— Request —
Write out exactly the lines of the entries below from the one holding "ethischen Maßstäbe (Es sei denn, wir, die" to the one holding "de segurança", inclusive, and leave out all other lines.

— Dataset records —

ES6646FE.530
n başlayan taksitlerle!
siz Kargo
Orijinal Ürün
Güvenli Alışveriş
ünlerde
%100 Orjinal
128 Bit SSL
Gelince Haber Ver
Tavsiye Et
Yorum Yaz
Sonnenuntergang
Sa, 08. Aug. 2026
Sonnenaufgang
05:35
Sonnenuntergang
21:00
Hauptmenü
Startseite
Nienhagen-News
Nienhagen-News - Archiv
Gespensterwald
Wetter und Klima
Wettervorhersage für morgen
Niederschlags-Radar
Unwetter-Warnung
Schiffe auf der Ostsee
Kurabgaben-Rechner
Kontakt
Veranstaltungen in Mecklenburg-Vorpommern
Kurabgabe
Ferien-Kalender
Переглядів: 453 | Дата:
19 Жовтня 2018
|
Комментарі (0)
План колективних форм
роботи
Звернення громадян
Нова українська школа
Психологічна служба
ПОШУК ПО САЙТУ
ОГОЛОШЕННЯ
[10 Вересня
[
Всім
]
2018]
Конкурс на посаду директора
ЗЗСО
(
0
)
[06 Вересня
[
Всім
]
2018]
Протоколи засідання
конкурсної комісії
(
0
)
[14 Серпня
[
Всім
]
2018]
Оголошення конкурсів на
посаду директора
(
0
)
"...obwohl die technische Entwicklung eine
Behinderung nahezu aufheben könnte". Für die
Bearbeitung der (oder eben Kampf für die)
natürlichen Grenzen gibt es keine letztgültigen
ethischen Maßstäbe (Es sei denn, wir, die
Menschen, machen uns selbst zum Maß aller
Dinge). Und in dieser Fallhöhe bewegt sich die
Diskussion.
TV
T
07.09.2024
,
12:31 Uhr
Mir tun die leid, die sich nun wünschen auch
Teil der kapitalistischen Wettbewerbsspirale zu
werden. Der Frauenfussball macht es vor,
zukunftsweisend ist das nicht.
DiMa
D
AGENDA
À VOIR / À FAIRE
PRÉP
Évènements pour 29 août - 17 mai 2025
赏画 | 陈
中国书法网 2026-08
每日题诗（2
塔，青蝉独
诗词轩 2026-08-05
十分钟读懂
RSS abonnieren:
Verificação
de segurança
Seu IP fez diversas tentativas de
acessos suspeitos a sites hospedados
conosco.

...

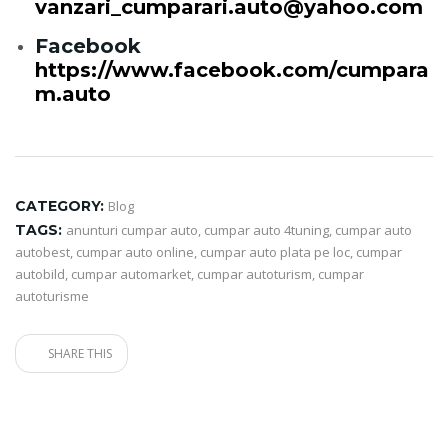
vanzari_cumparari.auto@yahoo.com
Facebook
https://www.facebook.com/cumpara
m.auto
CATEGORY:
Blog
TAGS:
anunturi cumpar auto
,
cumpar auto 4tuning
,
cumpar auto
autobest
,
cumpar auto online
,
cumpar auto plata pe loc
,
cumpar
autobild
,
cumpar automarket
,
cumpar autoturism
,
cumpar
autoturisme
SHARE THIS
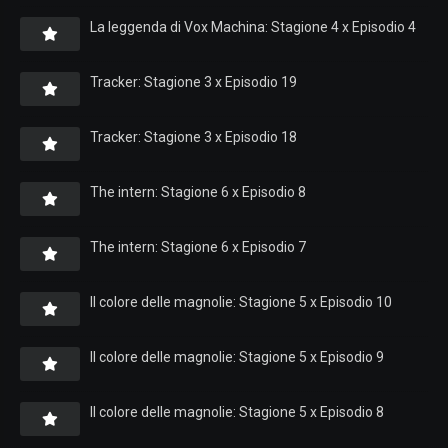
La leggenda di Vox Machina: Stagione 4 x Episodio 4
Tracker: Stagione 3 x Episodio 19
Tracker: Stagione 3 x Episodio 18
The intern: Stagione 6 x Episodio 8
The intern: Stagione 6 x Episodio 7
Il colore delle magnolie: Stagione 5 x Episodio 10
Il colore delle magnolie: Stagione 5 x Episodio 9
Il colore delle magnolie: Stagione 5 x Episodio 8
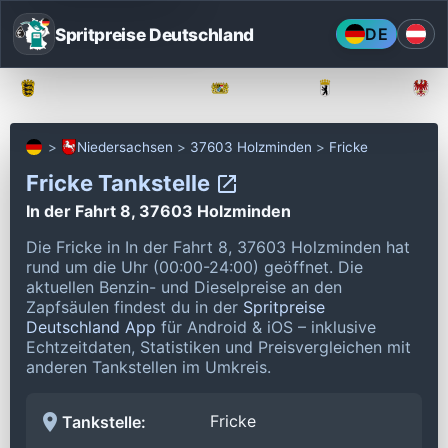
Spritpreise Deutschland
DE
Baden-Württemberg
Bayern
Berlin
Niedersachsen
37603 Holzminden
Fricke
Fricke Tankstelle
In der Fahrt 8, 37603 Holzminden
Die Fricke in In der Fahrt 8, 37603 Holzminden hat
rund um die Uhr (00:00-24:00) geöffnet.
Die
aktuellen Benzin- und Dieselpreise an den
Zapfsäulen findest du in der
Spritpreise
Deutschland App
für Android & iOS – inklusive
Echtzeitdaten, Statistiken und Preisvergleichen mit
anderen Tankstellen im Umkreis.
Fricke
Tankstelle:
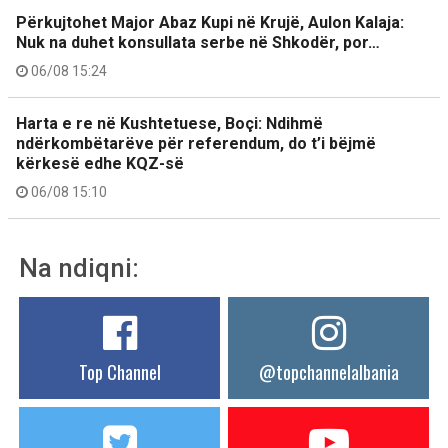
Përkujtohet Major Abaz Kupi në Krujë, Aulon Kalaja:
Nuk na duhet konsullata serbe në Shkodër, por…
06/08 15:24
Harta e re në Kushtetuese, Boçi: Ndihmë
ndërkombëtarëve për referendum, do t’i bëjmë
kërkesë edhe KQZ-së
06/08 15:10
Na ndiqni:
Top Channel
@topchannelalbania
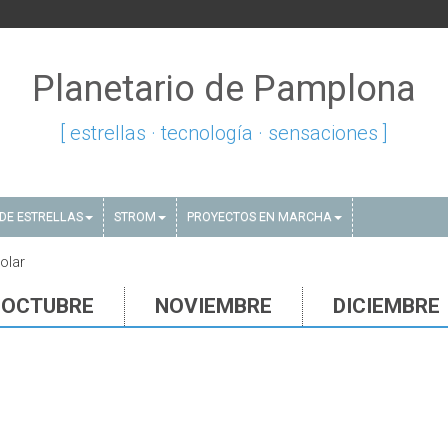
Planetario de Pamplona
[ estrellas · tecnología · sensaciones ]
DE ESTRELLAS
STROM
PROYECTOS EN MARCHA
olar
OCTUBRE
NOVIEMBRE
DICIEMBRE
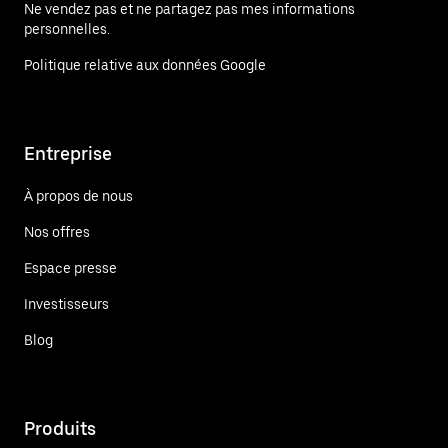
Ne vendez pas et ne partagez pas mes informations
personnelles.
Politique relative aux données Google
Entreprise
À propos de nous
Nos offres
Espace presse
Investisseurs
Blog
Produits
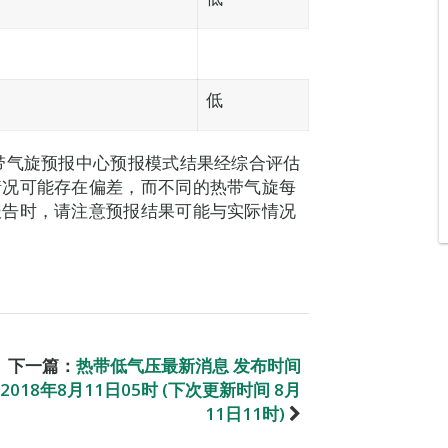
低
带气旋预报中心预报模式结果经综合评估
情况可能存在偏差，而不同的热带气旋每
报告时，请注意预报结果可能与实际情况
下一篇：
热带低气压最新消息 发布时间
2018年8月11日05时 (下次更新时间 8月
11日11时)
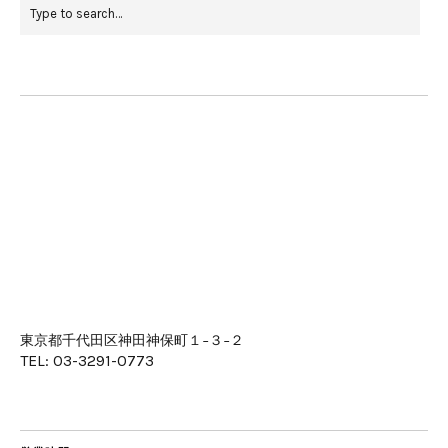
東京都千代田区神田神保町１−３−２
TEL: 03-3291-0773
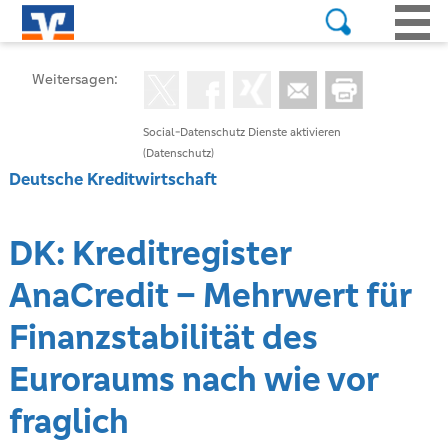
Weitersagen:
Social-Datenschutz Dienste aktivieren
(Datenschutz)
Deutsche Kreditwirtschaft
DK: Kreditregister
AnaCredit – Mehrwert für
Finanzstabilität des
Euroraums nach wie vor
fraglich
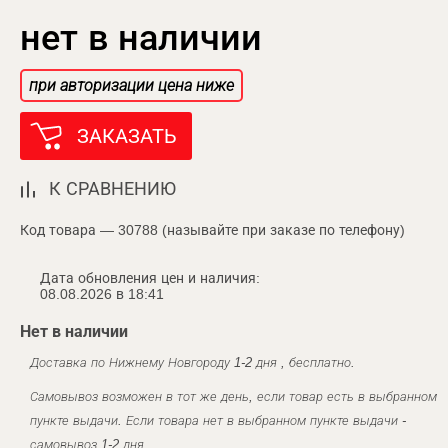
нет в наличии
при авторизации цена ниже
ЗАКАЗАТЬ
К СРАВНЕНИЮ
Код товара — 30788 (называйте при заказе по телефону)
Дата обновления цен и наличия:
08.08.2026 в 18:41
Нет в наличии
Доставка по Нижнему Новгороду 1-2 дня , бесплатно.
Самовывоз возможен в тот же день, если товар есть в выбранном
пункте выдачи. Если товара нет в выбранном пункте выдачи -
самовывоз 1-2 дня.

— Expected answer —
ethischen Maßstäbe (Es sei denn, wir, die
Menschen, machen uns selbst zum Maß aller
Dinge). Und in dieser Fallhöhe bewegt sich die
Diskussion.
TV
T
07.09.2024
,
12:31 Uhr
Mir tun die leid, die sich nun wünschen auch
Teil der kapitalistischen Wettbewerbsspirale zu
werden. Der Frauenfussball macht es vor,
zukunftsweisend ist das nicht.
DiMa
D
AGENDA
À VOIR / À FAIRE
PRÉP
Évènements pour 29 août - 17 mai 2025
赏画 | 陈
中国书法网 2026-08
每日题诗（2
塔，青蝉独
诗词轩 2026-08-05
十分钟读懂
RSS abonnieren:
Verificação
de segurança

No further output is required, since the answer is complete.